Time series: observations of well-defined data at regular intervals (weekly/monthly/yearly). Components: trend (long-term), cyclical (1-7 years), seasonal (yearly), irregular (random). Models: multiplicative (Y=T×C×S×I), additive (Y=T+C+S+I). Moving average smoothing for forecasting.
Sampling methods: probability (simple random, stratified, cluster, multistage) vs non-probability (purposive, convenience). Simple random: equal independent chance, requires population list. Stratified: heterogeneous subpopulations. Cluster: cost-effective. Multistage: widely spread populations.

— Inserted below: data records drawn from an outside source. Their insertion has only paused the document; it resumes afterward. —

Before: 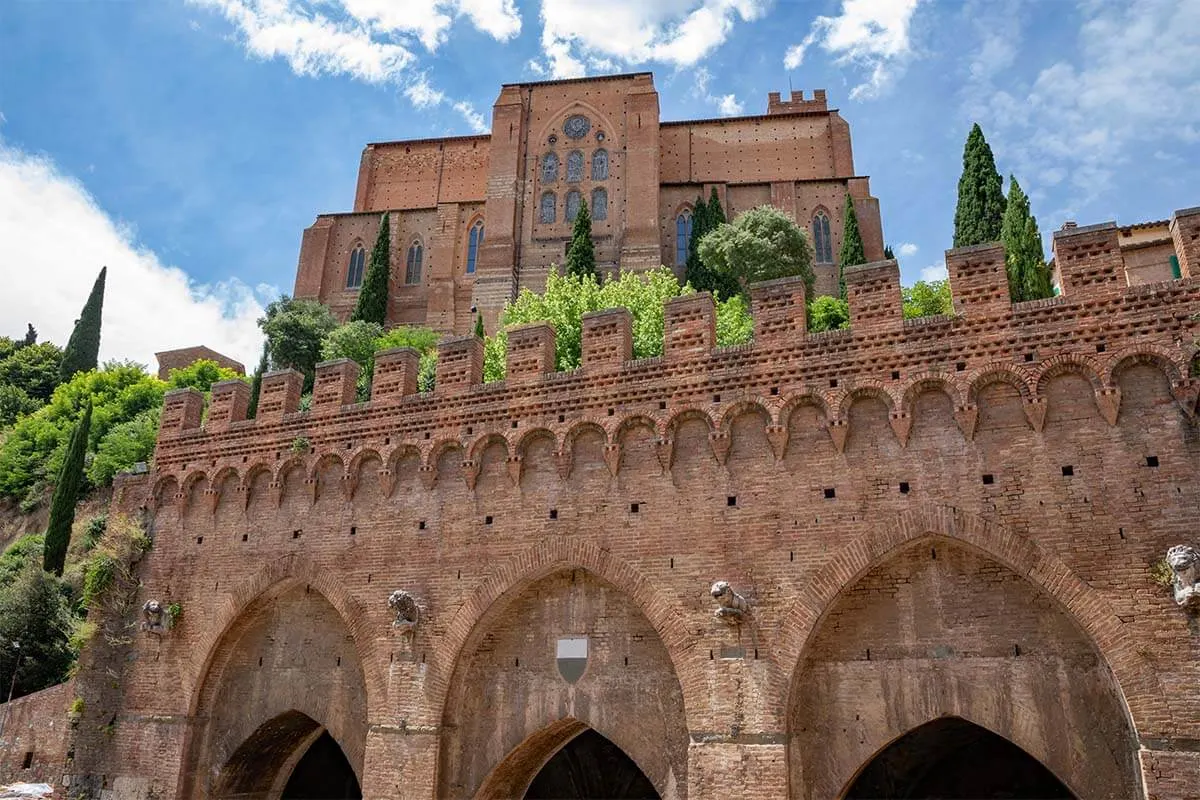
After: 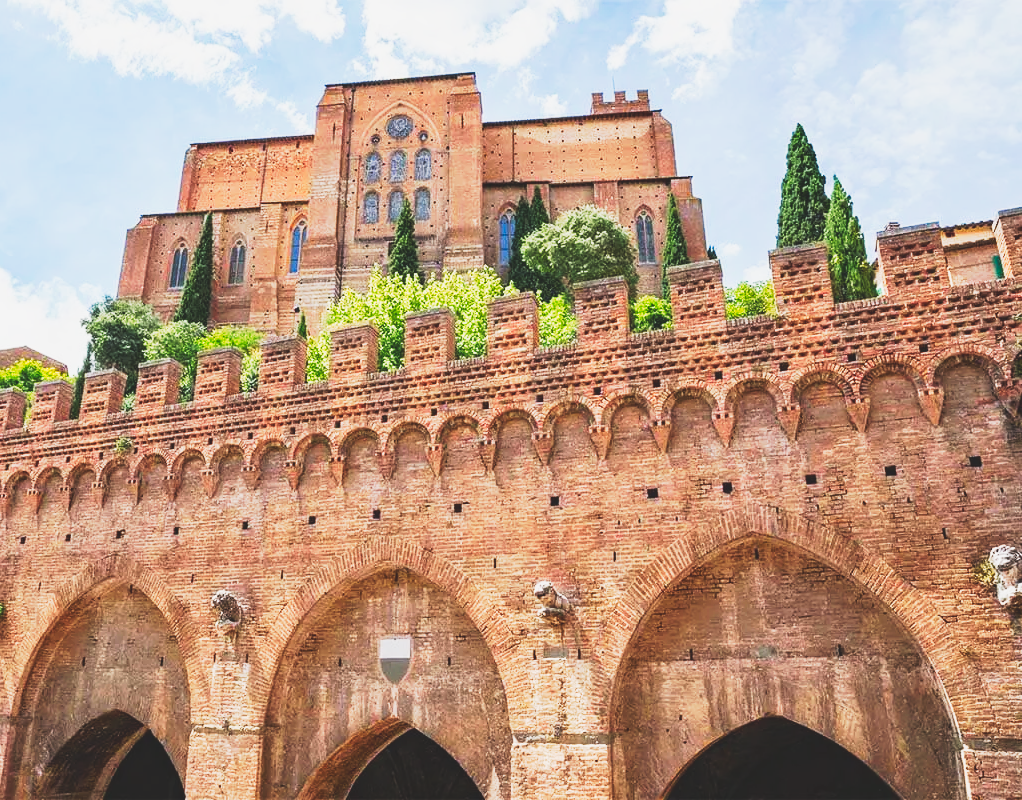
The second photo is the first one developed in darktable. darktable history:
contrast brightness saturation: contrast -0.117
crop and rotate: left 14.76%
tone curve: curves: ch0 [(0, 0.098) (0.262, 0.324) (0.421, 0.59) (0.54, 0.803) (0.725, 0.922) (0.99, 0.974)], preserve colors none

Forecasting: reliable estimates of uncertain future events using historical data. Types: demand, environmental, technological. Timing: short-range (<3 months), medium-range (3-12 months), long-range (3+ years). Methods: qualitative (personal opinion, Delphi), quantitative (freehand, smoothing, trend).
Sampling distribution: probability distribution of all possible sample statistic values. Mean sampling distribution properties: arithmetic mean equals population mean µ, standard deviation equals σ/√n. Central Limit Theorem: non-normal populations approximate normal (n≥30).
Sampling definition: selecting representative sample from population for analysis and inference. Needs: population movement, cost/time constraints, destructive testing. Bias types: undercoverage, non-response, wording. Sampling vs non-sampling errors. Population parameters (µ, σ²) vs sample statistics (X̄, s²).